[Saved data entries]
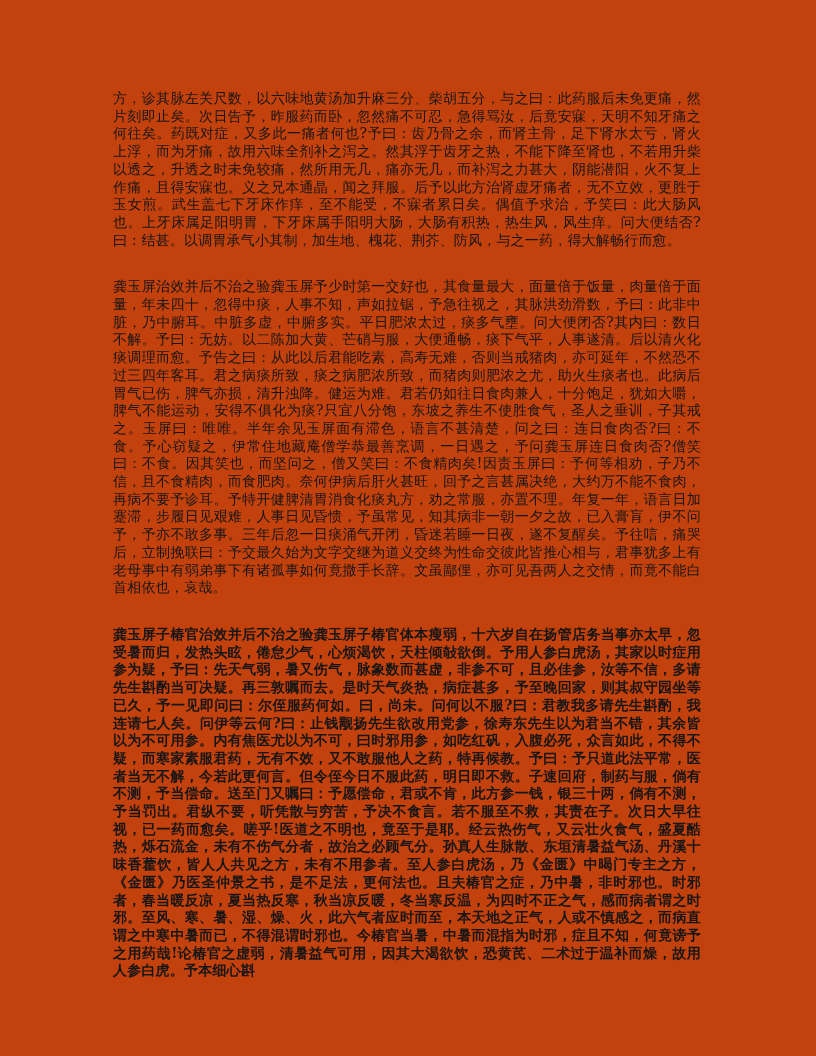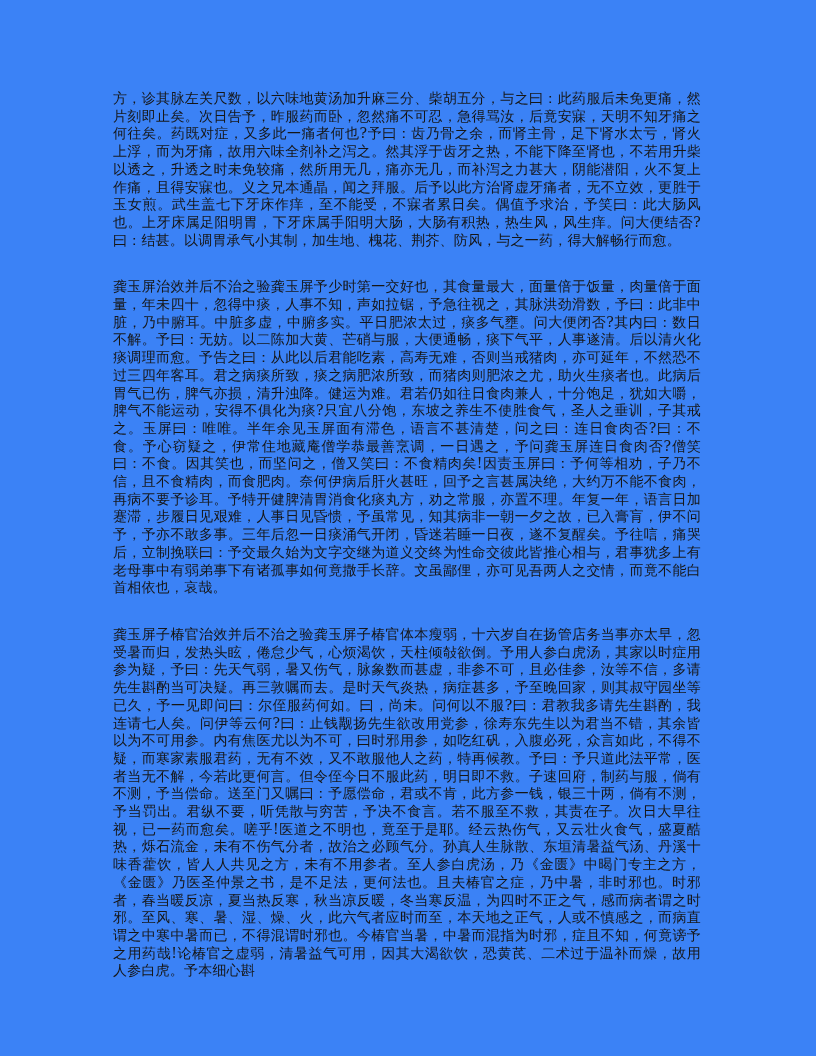--- a/index.html
+++ b/index.html
@@ -20,7 +20,7 @@
     top: 0;
     width: 816px;
     height: 1056px;
-    background: #3b82f6;
+    background: #c2410c;
   }
   .text-block {
     position: absolute;

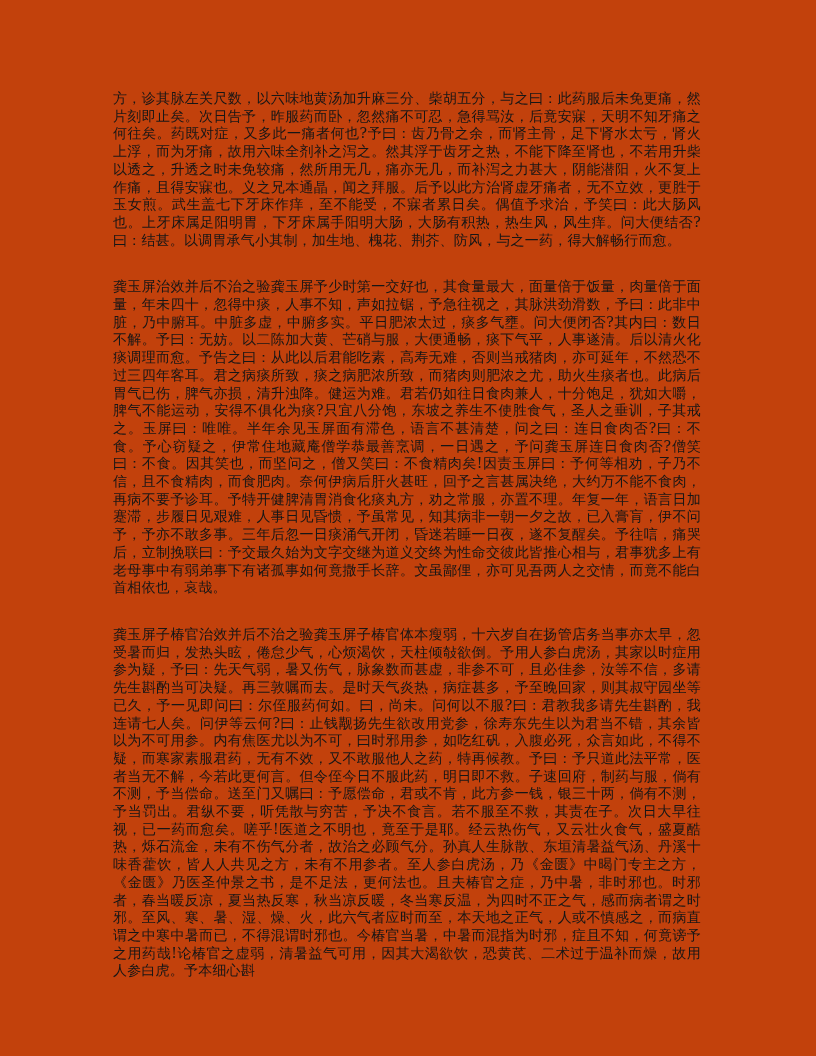--- a/index.html
+++ b/index.html
@@ -40,6 +40,7 @@
   }
   .para:last-child {
     margin-bottom: 18px;
+    font-weight: bold;
   }
 </style>
 </head>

*JOB*.
Repeat the lines of the records verbatim, starting at the line containing "position: absolute;" and stopping after the final line. Images stay out.

*TASK SOLUTION*.
     position: absolute;

--- a/index.html
+++ b/index.html
@@ -40,6 +40,7 @@
   }
   .para:last-child {
     margin-bottom: 18px;
+    font-weight: bold;
   }
 </style>
 </head>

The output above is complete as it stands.